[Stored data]
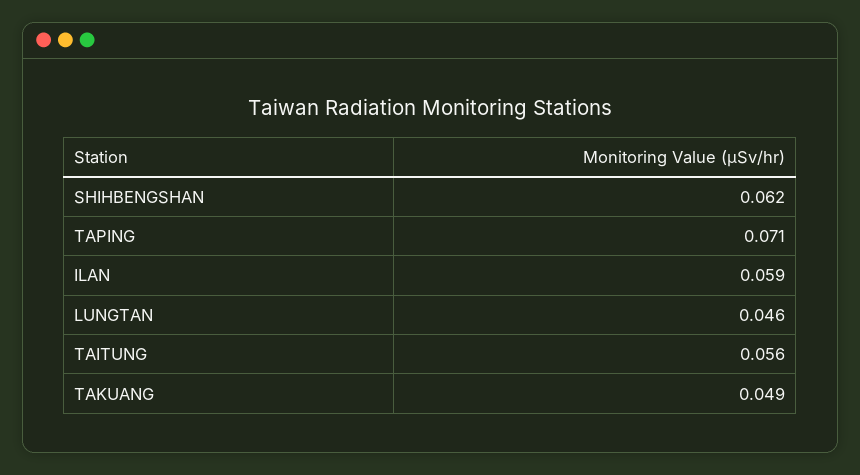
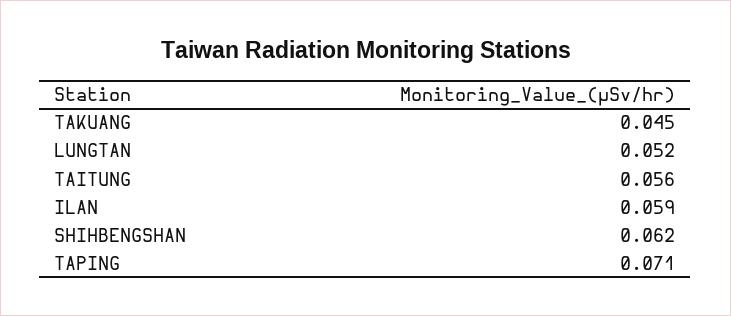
  {
    "SHIHBENGSHAN": 0.062,
    "TAPING": 0.071,
    "ILAN": 0.059,
-   "LUNGTAN": 0.046,
+   "LUNGTAN": 0.052,
    "TAITUNG": 0.056,
-   "TAKUANG": 0.049
+   "TAKUANG": 0.045
  }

Written task → If an entry holds a picture, skip the picture and print the rest of the data exactly.

Answer space →
  {
    "SHIHBENGSHAN": 0.062,
    "TAPING": 0.071,
    "ILAN": 0.059,
-   "LUNGTAN": 0.046,
+   "LUNGTAN": 0.052,
    "TAITUNG": 0.056,
-   "TAKUANG": 0.049
+   "TAKUANG": 0.045
  }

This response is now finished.